» PROBLEM TO SOLVE:
Rewrite the lines below, substituting "extrinsics line" for every occurrence of "pose line" and leaving everything else unchanged.

» DATASET ENTRIES:
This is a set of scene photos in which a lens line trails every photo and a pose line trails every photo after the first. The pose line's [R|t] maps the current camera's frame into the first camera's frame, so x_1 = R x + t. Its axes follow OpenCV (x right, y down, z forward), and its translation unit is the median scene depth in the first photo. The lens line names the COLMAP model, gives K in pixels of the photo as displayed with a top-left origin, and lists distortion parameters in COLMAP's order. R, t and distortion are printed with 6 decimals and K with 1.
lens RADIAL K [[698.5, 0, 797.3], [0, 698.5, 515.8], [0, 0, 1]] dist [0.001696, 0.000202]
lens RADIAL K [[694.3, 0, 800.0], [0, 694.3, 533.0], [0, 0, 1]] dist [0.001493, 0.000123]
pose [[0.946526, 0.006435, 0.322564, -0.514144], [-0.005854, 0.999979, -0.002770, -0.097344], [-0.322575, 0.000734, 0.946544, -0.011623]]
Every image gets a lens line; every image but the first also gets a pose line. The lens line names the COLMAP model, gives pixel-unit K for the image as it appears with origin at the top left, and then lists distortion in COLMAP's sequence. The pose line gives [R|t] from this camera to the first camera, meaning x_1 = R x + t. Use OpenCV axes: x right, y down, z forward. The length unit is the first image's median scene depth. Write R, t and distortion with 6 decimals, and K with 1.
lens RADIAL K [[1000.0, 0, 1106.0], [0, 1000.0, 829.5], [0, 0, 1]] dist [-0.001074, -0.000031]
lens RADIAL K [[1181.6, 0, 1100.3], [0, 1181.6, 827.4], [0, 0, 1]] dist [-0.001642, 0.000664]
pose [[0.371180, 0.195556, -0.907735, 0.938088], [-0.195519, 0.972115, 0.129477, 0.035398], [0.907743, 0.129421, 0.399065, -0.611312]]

» RESULT:
This is a set of scene photos in which a lens line trails every photo and a extrinsics line trails every photo after the first. The extrinsics line's [R|t] maps the current camera's frame into the first camera's frame, so x_1 = R x + t. Its axes follow OpenCV (x right, y down, z forward), and its translation unit is the median scene depth in the first photo. The lens line names the COLMAP model, gives K in pixels of the photo as displayed with a top-left origin, and lists distortion parameters in COLMAP's order. R, t and distortion are printed with 6 decimals and K with 1.
lens RADIAL K [[698.5, 0, 797.3], [0, 698.5, 515.8], [0, 0, 1]] dist [0.001696, 0.000202]
lens RADIAL K [[694.3, 0, 800.0], [0, 694.3, 533.0], [0, 0, 1]] dist [0.001493, 0.000123]
pose [[0.946526, 0.006435, 0.322564, -0.514144], [-0.005854, 0.999979, -0.002770, -0.097344], [-0.322575, 0.000734, 0.946544, -0.011623]]
Every image gets a lens line; every image but the first also gets a extrinsics line. The lens line names the COLMAP model, gives pixel-unit K for the image as it appears with origin at the top left, and then lists distortion in COLMAP's sequence. The extrinsics line gives [R|t] from this camera to the first camera, meaning x_1 = R x + t. Use OpenCV axes: x right, y down, z forward. The length unit is the first image's median scene depth. Write R, t and distortion with 6 decimals, and K with 1.
lens RADIAL K [[1000.0, 0, 1106.0], [0, 1000.0, 829.5], [0, 0, 1]] dist [-0.001074, -0.000031]
lens RADIAL K [[1181.6, 0, 1100.3], [0, 1181.6, 827.4], [0, 0, 1]] dist [-0.001642, 0.000664]
pose [[0.371180, 0.195556, -0.907735, 0.938088], [-0.195519, 0.972115, 0.129477, 0.035398], [0.907743, 0.129421, 0.399065, -0.611312]]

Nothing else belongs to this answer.